Captain Norris looked at the speaker in undisguised horror.

"You!" he cried. "You were one of those damned cut-throats! You the man that nearly killed poor Mr. Mallory! Miss Harding, has he offered you any indignities?"

"Don't judge him rashly, Captain Norris," said the girl. "But for him I should have been dead and worse than dead long since. Some day I will tell you of his heroism and his chivalry, and don't forget, Captain, that he has just saved you and Mr. Foster from captivity and probable death."

"That's right," exclaimed the officer, "and I want to thank him; but I don't understand about Mallory."

"Never mind about him now," said Billy Byrne. "If he's alive that's all that counts--I haven't got his blood on my hands. Go on with your story."

"Well, after that gang of pirates left us," continued the captain, "we rigged an extra wireless that they didn't know we had, and it wasn't long before we raised the warship Alaska. Her commander put a crew on board the Lotus with machinists and everything necessary to patch her up--coaled and provisioned her and then lay by while we got her in running order. It didn't take near as long as you would have imagined. Then we set out in company with the warship to search for the 'Clarinda,' as your Captain Simms called her. We got on her track through a pirate junk just north of Luzon--he said he'd heard from the natives of a little out-of-the-way island near Formosa that a brigantine had been wrecked there in the recent typhoon, and his description of the vessel led us to believe that it might be the 'Clarinda,' or Halfmoon.
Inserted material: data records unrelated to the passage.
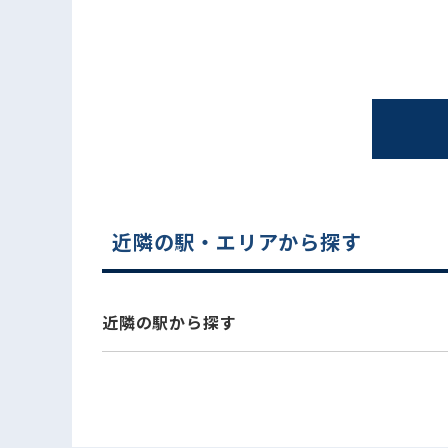
近隣の駅・エリアから探す
電話でお問い合わせ
近隣の駅から探す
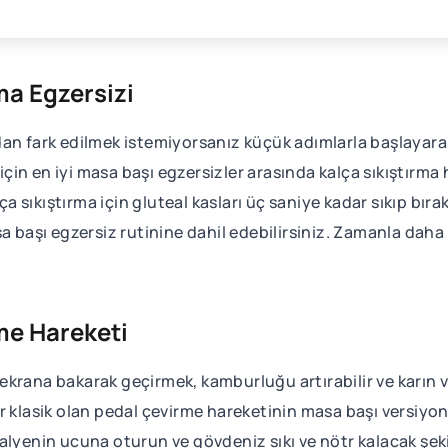
ma Egzersizi
dan fark edilmek istemiyorsanız küçük adımlarla başlayar
 için en iyi masa başı egzersizler arasında kalça sıkıştırma 
lça sıkıştırma için gluteal kasları üç saniye kadar sıkıp bır
a başı egzersiz rutinine dahil edebilirsiniz. Zamanla daha 
me Hareketi
krana bakarak geçirmek, kamburluğu artırabilir ve karın ve 
 klasik olan pedal çevirme hareketinin masa başı versiyonu
alyenin ucuna oturun ve gövdeniz sıkı ve nötr kalacak şeki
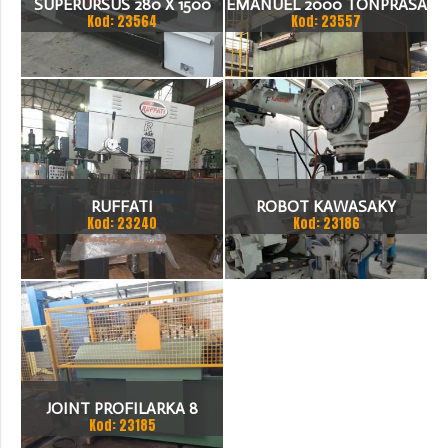
SUPERURSUS 280 X 1500
EMANUEL 2000 TONPRASA
Kod: 23564
Kod: 23557
TOKARKA
HYDRAULICZNA 3200 X
2000
RUFFATI
ROBOT KAWASAKY
Kod: 23240
Kod: 23186
JOINT PROFILARKA 8
Kod: 23185
STACJI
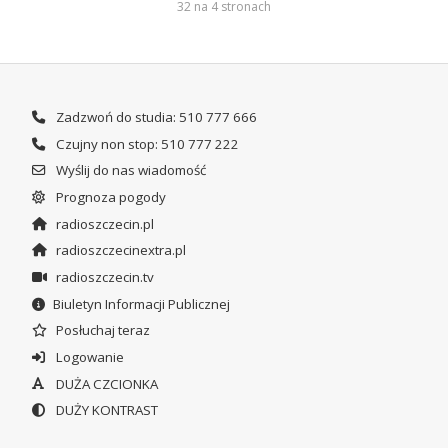
32 na 4 stronach
Zadzwoń do studia: 510 777 666
Czujny non stop: 510 777 222
Wyślij do nas wiadomość
Prognoza pogody
radioszczecin.pl
radioszczecinextra.pl
radioszczecin.tv
Biuletyn Informacji Publicznej
Posłuchaj teraz
Logowanie
DUŻA CZCIONKA
DUŻY KONTRAST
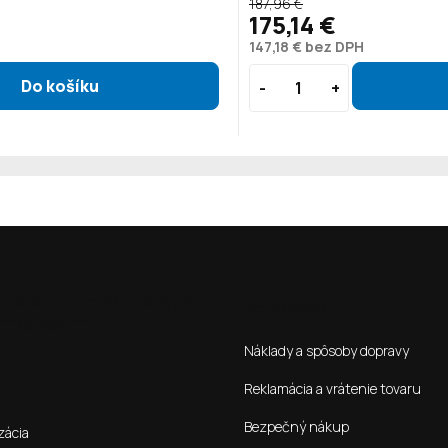
187,96 €
175,14 €
147,18 € bez DPH
ená verze pro SK stránky s
Ako nakupovať
**Kontakt**:
Náklady a spôsoby dopravy
Reklamácia a vrátenie tovaru
Bezpečný nákup
zácia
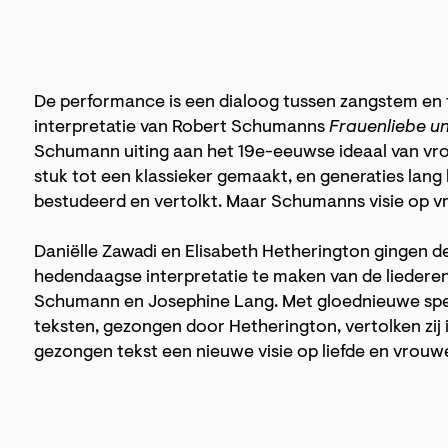
De performance is een dialoog tussen zangstem en 
interpretatie van Robert Schumanns
Frauenliebe u
Schumann uiting aan het 19e-eeuwse ideaal van vro
stuk tot een klassieker gemaakt, en generaties lan
bestudeerd en vertolkt. Maar Schumanns visie op vro
Daniëlle Zawadi en Elisabeth Hetherington gingen 
hedendaagse interpretatie te maken van de liederen
Schumann en Josephine Lang. Met gloednieuwe spe
teksten, gezongen door Hetherington, vertolken zi
gezongen tekst een nieuwe visie op liefde en vrouwe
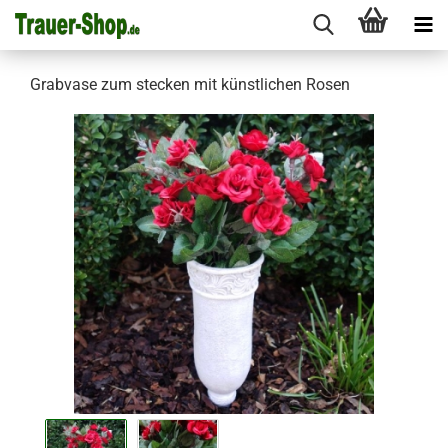
Grabvase zum stecken mit künstlichen Rosen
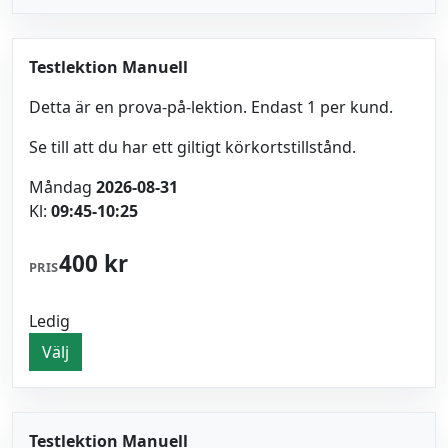
Testlektion Manuell
Detta är en prova-på-lektion. Endast 1 per kund.
Se till att du har ett giltigt körkortstillstånd.
Måndag
2026-08-31
Kl:
09:45-10:25
400 kr
PRIS
Ledig
Välj
Testlektion Manuell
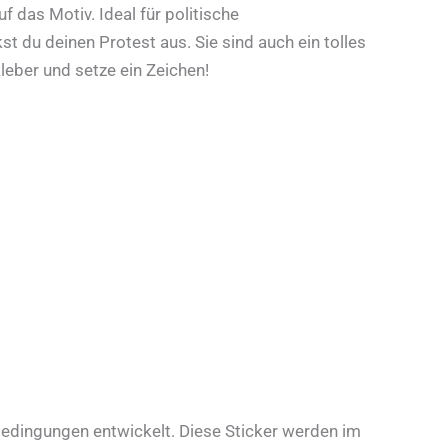
f das Motiv. Ideal für politische
 du deinen Protest aus. Sie sind auch ein tolles
leber und setze ein Zeichen!
Bedingungen entwickelt. Diese Sticker werden im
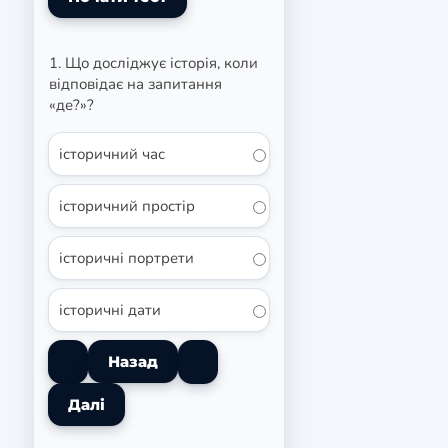
1. Що досліджує історія, коли
відповідає на запитання
«де?»?
історичний час
історичний простір
історичні портрети
історичні дати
"We made the island, and after considerable search found the survivors. Each of 'em tried to lay the blame on the others, but finally they all agreed that a man by the name of Theriere with a seaman called Byrne, had taken you into the interior, and that they had believed you dead until a few days since they had captured one of the natives and learned that you had all escaped, and were wandering in some part of the island unknown to them.

"Then we set out with a company of marines to find you. Your father, impatient of the seeming slowness of the officer in command, pushed ahead with Mr. Mallory, Mr. Poster, and myself, and two of the men of the Lotus whom he had brought along with us.

"Three days ago we were attacked and your father and Mr. Mallory taken prisoners. The rest of us escaped, and endeavored to make our way back to the marines, but we became confused and have been wandering aimlessly about the island ever since until we were surprised by these natives a few moments ago. Both the seamen were killed in this last fight and Mr. Foster and myself taken prisoners--the rest you know."

Byrne was on his feet now. He found his sword and revolver and replaced them in his belt.

"You men stay here on the island and take care of Miss Harding," he said. "If I don't come back the marines will find you sooner or later, or you can make your way to the coast, and work around toward the cove. Good-bye, Miss Harding."

"Where are you going?" cried the girl.

"To get your father--and Mr. Mallory," said the mucker.